WHAT IS REQUIRED
Turn every line of the material below into a JSON list of strings, one string per line, leaving out any blank lines.

(Stored entries)
####
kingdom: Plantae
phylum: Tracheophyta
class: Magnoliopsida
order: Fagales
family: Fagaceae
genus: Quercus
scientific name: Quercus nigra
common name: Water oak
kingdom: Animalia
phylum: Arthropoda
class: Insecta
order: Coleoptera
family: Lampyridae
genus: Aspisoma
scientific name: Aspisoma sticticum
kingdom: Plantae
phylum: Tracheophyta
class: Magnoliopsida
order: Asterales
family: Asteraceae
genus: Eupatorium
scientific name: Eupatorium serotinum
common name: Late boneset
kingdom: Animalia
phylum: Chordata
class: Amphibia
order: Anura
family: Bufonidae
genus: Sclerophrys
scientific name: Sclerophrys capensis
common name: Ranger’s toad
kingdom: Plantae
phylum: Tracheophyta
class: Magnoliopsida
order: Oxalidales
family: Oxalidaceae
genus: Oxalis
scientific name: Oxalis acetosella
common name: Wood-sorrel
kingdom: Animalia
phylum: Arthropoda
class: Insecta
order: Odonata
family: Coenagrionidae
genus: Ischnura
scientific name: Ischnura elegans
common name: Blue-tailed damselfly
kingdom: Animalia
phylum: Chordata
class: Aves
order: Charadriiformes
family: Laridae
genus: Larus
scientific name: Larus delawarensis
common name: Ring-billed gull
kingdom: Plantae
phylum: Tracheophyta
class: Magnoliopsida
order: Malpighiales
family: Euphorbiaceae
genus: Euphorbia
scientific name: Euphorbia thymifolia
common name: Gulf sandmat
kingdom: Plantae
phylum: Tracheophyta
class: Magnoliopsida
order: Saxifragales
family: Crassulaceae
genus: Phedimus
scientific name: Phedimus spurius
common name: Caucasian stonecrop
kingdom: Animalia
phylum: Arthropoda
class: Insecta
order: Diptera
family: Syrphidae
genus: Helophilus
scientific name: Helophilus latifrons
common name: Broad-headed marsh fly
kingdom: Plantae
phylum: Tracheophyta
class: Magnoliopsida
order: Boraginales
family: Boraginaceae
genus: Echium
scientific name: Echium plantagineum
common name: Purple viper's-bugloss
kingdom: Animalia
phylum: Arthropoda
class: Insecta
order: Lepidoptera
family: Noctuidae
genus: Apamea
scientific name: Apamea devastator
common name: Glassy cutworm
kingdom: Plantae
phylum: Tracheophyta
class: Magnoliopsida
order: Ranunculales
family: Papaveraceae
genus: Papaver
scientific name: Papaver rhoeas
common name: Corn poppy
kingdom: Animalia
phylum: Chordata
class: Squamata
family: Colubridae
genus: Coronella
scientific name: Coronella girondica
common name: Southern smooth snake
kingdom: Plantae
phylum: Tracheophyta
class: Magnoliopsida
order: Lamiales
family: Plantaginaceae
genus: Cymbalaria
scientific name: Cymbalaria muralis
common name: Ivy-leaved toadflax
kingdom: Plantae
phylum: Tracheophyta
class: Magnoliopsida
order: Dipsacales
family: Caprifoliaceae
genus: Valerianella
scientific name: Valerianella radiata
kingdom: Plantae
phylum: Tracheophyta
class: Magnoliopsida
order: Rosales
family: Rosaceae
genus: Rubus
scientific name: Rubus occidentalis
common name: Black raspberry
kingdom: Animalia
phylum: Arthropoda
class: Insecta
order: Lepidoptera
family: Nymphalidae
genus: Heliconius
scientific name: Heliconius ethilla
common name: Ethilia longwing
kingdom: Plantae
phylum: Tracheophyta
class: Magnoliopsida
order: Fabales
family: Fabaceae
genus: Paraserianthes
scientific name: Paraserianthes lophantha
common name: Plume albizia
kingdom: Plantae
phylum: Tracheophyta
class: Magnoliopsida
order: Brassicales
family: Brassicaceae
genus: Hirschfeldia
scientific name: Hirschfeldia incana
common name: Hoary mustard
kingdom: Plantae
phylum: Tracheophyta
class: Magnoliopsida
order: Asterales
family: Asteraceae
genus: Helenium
####
COMPLETED EXERCISE
[
  "kingdom: Plantae",
  "phylum: Tracheophyta",
  "class: Magnoliopsida",
  "order: Fagales",
  "family: Fagaceae",
  "genus: Quercus",
  "scientific name: Quercus nigra",
  "common name: Water oak",
  "kingdom: Animalia",
  "phylum: Arthropoda",
  "class: Insecta",
  "order: Coleoptera",
  "family: Lampyridae",
  "genus: Aspisoma",
  "scientific name: Aspisoma sticticum",
  "kingdom: Plantae",
  "phylum: Tracheophyta",
  "class: Magnoliopsida",
  "order: Asterales",
  "family: Asteraceae",
  "genus: Eupatorium",
  "scientific name: Eupatorium serotinum",
  "common name: Late boneset",
  "kingdom: Animalia",
  "phylum: Chordata",
  "class: Amphibia",
  "order: Anura",
  "family: Bufonidae",
  "genus: Sclerophrys",
  "scientific name: Sclerophrys capensis",
  "common name: Ranger’s toad",
  "kingdom: Plantae",
  "phylum: Tracheophyta",
  "class: Magnoliopsida",
  "order: Oxalidales",
  "family: Oxalidaceae",
  "genus: Oxalis",
  "scientific name: Oxalis acetosella",
  "common name: Wood-sorrel",
  "kingdom: Animalia",
  "phylum: Arthropoda",
  "class: Insecta",
  "order: Odonata",
  "family: Coenagrionidae",
  "genus: Ischnura",
  "scientific name: Ischnura elegans",
  "common name: Blue-tailed damselfly",
  "kingdom: Animalia",
  "phylum: Chordata",
  "class: Aves",
  "order: Charadriiformes",
  "family: Laridae",
  "genus: Larus",
  "scientific name: Larus delawarensis",
  "common name: Ring-billed gull",
  "kingdom: Plantae",
  "phylum: Tracheophyta",
  "class: Magnoliopsida",
  "order: Malpighiales",
  "family: Euphorbiaceae",
  "genus: Euphorbia",
  "scientific name: Euphorbia thymifolia",
  "common name: Gulf sandmat",
  "kingdom: Plantae",
  "phylum: Tracheophyta",
  "class: Magnoliopsida",
  "order: Saxifragales",
  "family: Crassulaceae",
  "genus: Phedimus",
  "scientific name: Phedimus spurius",
  "common name: Caucasian stonecrop",
  "kingdom: Animalia",
  "phylum: Arthropoda",
  "class: Insecta",
  "order: Diptera",
  "family: Syrphidae",
  "genus: Helophilus",
  "scientific name: Helophilus latifrons",
  "common name: Broad-headed marsh fly",
  "kingdom: Plantae",
  "phylum: Tracheophyta",
  "class: Magnoliopsida",
  "order: Boraginales",
  "family: Boraginaceae",
  "genus: Echium",
  "scientific name: Echium plantagineum",
  "common name: Purple viper's-bugloss",
  "kingdom: Animalia",
  "phylum: Arthropoda",
  "class: Insecta",
  "order: Lepidoptera",
  "family: Noctuidae",
  "genus: Apamea",
  "scientific name: Apamea devastator",
  "common name: Glassy cutworm",
  "kingdom: Plantae",
  "phylum: Tracheophyta",
  "class: Magnoliopsida",
  "order: Ranunculales",
  "family: Papaveraceae",
  "genus: Papaver",
  "scientific name: Papaver rhoeas",
  "common name: Corn poppy",
  "kingdom: Animalia",
  "phylum: Chordata",
  "class: Squamata",
  "family: Colubridae",
  "genus: Coronella",
  "scientific name: Coronella girondica",
  "common name: Southern smooth snake",
  "kingdom: Plantae",
  "phylum: Tracheophyta",
  "class: Magnoliopsida",
  "order: Lamiales",
  "family: Plantaginaceae",
  "genus: Cymbalaria",
  "scientific name: Cymbalaria muralis",
  "common name: Ivy-leaved toadflax",
  "kingdom: Plantae",
  "phylum: Tracheophyta",
  "class: Magnoliopsida",
  "order: Dipsacales",
  "family: Caprifoliaceae",
  "genus: Valerianella",
  "scientific name: Valerianella radiata",
  "kingdom: Plantae",
  "phylum: Tracheophyta",
  "class: Magnoliopsida",
  "order: Rosales",
  "family: Rosaceae",
  "genus: Rubus",
  "scientific name: Rubus occidentalis",
  "common name: Black raspberry",
  "kingdom: Animalia",
  "phylum: Arthropoda",
  "class: Insecta",
  "order: Lepidoptera",
  "family: Nymphalidae",
  "genus: Heliconius",
  "scientific name: Heliconius ethilla",
  "common name: Ethilia longwing",
  "kingdom: Plantae",
  "phylum: Tracheophyta",
  "class: Magnoliopsida",
  "order: Fabales",
  "family: Fabaceae",
  "genus: Paraserianthes",
  "scientific name: Paraserianthes lophantha",
  "common name: Plume albizia",
  "kingdom: Plantae",
  "phylum: Tracheophyta",
  "class: Magnoliopsida",
  "order: Brassicales",
  "family: Brassicaceae",
  "genus: Hirschfeldia",
  "scientific name: Hirschfeldia incana",
  "common name: Hoary mustard",
  "kingdom: Plantae",
  "phylum: Tracheophyta",
  "class: Magnoliopsida",
  "order: Asterales",
  "family: Asteraceae",
  "genus: Helenium"
]